> WHAT IS BEING ASKED: Lay out the stretch of the data from the line containing "country: Jamaica" through the line containing "genus: Astragalus" as a numbered list, skipping any blank lines. Include nothing outside that stretch.

> SUPPLIED DATA:
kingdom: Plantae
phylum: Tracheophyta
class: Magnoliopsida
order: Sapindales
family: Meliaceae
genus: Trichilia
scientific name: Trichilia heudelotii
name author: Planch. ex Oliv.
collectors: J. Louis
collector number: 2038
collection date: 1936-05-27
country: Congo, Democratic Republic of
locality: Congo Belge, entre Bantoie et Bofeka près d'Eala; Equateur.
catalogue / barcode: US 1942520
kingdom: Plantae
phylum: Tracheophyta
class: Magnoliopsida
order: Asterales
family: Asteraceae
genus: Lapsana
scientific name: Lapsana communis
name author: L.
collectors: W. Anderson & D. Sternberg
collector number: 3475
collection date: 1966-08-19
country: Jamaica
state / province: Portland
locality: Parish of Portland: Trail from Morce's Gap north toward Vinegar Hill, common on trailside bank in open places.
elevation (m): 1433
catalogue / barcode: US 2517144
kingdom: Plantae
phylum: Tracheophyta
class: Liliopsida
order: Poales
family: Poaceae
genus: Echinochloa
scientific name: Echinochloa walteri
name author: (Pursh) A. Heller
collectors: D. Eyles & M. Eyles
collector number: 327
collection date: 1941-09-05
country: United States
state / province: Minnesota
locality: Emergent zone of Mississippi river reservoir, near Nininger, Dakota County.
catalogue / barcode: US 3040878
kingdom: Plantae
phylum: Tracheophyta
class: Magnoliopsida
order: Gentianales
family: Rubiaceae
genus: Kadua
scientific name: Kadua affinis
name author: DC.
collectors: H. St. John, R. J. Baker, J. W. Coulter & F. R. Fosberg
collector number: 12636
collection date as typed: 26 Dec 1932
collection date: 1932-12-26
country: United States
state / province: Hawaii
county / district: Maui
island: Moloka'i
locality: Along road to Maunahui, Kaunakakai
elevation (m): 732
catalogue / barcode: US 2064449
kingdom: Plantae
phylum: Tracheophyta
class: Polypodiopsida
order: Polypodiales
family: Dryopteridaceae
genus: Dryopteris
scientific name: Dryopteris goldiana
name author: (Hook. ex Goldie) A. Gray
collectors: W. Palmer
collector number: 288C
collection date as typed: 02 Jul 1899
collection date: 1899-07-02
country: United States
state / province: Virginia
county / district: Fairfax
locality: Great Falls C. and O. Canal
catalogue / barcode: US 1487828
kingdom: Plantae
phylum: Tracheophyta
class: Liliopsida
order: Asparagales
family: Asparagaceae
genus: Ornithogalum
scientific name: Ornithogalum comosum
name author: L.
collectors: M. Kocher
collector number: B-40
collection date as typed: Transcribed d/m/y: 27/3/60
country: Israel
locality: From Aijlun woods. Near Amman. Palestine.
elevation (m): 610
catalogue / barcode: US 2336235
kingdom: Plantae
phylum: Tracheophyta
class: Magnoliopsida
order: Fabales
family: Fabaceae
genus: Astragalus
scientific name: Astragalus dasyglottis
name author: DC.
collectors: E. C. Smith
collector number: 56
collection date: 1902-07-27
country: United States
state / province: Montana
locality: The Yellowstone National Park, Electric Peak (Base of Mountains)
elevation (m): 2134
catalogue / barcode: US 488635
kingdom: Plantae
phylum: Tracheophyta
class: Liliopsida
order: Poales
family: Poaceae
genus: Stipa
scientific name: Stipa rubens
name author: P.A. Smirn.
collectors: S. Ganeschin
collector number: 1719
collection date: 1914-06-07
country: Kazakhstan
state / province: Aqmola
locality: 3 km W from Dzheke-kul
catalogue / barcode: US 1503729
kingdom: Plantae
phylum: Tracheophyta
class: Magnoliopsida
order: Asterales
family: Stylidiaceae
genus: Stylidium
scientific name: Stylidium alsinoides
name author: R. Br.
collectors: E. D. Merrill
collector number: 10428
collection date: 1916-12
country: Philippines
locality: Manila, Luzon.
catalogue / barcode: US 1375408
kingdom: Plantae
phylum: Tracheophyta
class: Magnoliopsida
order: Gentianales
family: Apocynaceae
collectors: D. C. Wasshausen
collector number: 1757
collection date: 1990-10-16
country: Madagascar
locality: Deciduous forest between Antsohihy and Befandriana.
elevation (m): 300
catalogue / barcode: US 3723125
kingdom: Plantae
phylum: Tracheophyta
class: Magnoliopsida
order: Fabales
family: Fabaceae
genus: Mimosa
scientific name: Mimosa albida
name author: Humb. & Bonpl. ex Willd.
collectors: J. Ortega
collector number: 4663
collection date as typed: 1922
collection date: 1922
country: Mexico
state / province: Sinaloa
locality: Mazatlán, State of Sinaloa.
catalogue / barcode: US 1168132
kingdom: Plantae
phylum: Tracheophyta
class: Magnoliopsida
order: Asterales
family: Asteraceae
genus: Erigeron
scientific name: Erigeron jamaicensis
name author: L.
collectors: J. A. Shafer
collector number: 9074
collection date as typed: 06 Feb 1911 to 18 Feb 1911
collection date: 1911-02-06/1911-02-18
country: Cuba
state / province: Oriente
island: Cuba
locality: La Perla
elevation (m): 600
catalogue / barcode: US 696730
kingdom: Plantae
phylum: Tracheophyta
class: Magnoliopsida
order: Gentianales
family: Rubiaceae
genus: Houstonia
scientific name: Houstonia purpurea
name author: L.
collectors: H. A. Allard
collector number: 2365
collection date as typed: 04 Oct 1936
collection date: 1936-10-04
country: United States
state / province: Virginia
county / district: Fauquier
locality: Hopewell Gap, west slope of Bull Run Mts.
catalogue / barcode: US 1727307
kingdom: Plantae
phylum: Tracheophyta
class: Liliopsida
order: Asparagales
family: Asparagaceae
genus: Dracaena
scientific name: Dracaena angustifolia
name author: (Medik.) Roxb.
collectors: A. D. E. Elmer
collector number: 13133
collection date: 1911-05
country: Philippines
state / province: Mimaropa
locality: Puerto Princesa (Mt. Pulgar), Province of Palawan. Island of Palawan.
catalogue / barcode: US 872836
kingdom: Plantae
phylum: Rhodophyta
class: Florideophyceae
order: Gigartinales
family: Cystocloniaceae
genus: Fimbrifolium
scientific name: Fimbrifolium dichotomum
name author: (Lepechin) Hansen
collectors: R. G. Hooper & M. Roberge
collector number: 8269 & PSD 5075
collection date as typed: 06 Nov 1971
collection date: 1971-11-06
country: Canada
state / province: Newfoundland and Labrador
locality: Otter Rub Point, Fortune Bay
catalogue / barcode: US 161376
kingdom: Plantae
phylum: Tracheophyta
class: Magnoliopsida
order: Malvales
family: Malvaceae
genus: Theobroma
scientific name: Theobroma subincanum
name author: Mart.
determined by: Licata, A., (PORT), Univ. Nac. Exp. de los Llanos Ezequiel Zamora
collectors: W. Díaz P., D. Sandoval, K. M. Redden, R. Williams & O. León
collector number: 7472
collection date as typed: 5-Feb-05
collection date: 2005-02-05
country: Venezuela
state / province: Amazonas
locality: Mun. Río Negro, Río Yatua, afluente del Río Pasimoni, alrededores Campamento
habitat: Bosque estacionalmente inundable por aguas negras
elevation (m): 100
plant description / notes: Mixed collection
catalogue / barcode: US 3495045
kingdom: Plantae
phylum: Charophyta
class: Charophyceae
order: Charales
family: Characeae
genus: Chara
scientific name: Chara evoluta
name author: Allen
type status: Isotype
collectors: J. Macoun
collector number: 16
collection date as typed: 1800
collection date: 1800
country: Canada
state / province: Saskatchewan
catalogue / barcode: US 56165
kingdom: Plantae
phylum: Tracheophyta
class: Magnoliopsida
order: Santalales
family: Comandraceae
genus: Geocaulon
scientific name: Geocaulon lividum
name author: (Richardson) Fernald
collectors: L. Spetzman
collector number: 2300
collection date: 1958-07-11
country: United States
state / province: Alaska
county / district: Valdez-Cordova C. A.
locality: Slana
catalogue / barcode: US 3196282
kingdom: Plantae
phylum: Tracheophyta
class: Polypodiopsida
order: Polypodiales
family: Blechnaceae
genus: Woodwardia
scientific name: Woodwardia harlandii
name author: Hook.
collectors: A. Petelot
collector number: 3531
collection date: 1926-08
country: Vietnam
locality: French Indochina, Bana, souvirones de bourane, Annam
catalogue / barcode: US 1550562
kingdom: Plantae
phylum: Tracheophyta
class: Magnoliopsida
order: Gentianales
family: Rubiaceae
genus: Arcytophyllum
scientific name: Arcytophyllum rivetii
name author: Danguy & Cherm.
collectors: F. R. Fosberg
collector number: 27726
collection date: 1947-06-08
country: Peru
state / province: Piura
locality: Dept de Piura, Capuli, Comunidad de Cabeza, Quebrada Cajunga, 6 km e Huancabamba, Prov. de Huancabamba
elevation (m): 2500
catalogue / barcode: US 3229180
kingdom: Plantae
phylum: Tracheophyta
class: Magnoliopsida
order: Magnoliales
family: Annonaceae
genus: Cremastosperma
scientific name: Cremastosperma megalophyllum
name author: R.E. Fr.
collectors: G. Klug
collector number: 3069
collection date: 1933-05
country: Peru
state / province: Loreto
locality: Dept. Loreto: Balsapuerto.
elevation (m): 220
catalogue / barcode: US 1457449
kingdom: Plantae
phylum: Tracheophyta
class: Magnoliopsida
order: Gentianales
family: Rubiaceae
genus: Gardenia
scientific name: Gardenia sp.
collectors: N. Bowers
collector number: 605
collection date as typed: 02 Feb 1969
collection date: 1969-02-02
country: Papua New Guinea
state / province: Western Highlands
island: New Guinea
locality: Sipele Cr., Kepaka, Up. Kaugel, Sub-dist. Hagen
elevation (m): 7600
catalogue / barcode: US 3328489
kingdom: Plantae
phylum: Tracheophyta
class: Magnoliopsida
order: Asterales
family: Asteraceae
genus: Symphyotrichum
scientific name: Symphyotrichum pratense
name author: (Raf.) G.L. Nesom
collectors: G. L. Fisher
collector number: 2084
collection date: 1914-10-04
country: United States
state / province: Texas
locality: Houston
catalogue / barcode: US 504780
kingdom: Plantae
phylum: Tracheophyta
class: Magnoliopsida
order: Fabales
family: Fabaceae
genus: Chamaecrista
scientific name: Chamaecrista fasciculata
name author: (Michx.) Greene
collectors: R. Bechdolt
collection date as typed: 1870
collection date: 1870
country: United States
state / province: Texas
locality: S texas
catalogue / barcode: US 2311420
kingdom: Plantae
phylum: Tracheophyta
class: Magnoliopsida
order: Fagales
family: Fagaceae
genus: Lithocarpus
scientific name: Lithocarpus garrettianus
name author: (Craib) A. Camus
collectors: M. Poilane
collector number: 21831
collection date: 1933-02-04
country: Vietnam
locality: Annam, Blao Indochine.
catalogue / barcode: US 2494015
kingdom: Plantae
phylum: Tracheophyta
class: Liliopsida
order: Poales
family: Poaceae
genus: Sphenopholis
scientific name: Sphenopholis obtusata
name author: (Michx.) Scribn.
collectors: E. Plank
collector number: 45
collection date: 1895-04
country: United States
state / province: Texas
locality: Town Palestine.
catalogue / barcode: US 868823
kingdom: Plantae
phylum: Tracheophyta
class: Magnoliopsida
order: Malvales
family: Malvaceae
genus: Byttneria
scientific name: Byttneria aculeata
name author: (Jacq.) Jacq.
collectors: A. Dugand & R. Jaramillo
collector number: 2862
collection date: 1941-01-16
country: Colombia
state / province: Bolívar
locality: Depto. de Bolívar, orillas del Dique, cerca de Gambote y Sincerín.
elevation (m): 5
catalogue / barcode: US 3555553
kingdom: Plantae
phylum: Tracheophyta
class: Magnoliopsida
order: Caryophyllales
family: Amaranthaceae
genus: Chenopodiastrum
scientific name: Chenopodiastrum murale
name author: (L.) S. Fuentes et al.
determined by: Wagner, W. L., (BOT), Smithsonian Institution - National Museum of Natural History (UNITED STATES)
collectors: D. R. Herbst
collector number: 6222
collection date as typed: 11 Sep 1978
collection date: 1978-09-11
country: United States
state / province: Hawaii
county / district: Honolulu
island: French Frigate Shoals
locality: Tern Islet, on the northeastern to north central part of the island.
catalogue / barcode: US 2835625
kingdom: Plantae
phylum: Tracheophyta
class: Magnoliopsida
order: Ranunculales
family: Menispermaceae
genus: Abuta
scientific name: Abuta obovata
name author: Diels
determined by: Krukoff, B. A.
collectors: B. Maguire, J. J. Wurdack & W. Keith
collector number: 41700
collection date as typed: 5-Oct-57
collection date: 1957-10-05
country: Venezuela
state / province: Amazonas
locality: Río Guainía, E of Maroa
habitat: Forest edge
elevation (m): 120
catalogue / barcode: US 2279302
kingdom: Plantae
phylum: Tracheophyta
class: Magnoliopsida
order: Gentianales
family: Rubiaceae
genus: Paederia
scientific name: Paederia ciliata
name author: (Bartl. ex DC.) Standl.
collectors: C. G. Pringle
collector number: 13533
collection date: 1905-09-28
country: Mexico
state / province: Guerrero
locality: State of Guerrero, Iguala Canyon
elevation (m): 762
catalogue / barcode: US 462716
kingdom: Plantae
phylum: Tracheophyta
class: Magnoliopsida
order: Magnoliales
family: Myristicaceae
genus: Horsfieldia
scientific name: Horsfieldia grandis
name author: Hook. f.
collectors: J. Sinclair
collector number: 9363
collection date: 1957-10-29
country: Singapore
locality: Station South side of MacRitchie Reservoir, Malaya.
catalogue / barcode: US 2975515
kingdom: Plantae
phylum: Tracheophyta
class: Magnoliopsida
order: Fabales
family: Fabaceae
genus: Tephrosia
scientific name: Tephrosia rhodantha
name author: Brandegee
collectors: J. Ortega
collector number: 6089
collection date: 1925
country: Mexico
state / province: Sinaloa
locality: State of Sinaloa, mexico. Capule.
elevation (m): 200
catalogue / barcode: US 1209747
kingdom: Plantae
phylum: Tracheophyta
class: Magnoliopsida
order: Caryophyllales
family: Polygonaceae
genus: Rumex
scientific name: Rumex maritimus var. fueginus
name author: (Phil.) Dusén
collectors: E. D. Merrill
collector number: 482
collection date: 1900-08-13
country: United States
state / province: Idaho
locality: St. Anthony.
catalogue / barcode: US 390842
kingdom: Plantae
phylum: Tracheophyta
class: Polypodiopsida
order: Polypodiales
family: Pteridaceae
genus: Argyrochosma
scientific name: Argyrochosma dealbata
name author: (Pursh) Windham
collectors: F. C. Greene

> EXPECTED ANSWER:
1. country: Jamaica
2. state / province: Portland
3. locality: Parish of Portland: Trail from Morce's Gap north toward Vinegar Hill, common on trailside bank in open places.
4. elevation (m): 1433
5. catalogue / barcode: US 2517144
6. kingdom: Plantae
7. phylum: Tracheophyta
8. class: Liliopsida
9. order: Poales
10. family: Poaceae
11. genus: Echinochloa
12. scientific name: Echinochloa walteri
13. name author: (Pursh) A. Heller
14. collectors: D. Eyles & M. Eyles
15. collector number: 327
16. collection date: 1941-09-05
17. country: United States
18. state / province: Minnesota
19. locality: Emergent zone of Mississippi river reservoir, near Nininger, Dakota County.
20. catalogue / barcode: US 3040878
21. kingdom: Plantae
22. phylum: Tracheophyta
23. class: Magnoliopsida
24. order: Gentianales
25. family: Rubiaceae
26. genus: Kadua
27. scientific name: Kadua affinis
28. name author: DC.
29. collectors: H. St. John, R. J. Baker, J. W. Coulter & F. R. Fosberg
30. collector number: 12636
31. collection date as typed: 26 Dec 1932
32. collection date: 1932-12-26
33. country: United States
34. state / province: Hawaii
35. county / district: Maui
36. island: Moloka'i
37. locality: Along road to Maunahui, Kaunakakai
38. elevation (m): 732
39. catalogue / barcode: US 2064449
40. kingdom: Plantae
41. phylum: Tracheophyta
42. class: Polypodiopsida
43. order: Polypodiales
44. family: Dryopteridaceae
45. genus: Dryopteris
46. scientific name: Dryopteris goldiana
47. name author: (Hook. ex Goldie) A. Gray
48. collectors: W. Palmer
49. collector number: 288C
50. collection date as typed: 02 Jul 1899
51. collection date: 1899-07-02
52. country: United States
53. state / province: Virginia
54. county / district: Fairfax
55. locality: Great Falls C. and O. Canal
56. catalogue / barcode: US 1487828
57. kingdom: Plantae
58. phylum: Tracheophyta
59. class: Liliopsida
60. order: Asparagales
61. family: Asparagaceae
62. genus: Ornithogalum
63. scientific name: Ornithogalum comosum
64. name author: L.
65. collectors: M. Kocher
66. collector number: B-40
67. collection date as typed: Transcribed d/m/y: 27/3/60
68. country: Israel
69. locality: From Aijlun woods. Near Amman. Palestine.
70. elevation (m): 610
71. catalogue / barcode: US 2336235
72. kingdom: Plantae
73. phylum: Tracheophyta
74. class: Magnoliopsida
75. order: Fabales
76. family: Fabaceae
77. genus: Astragalus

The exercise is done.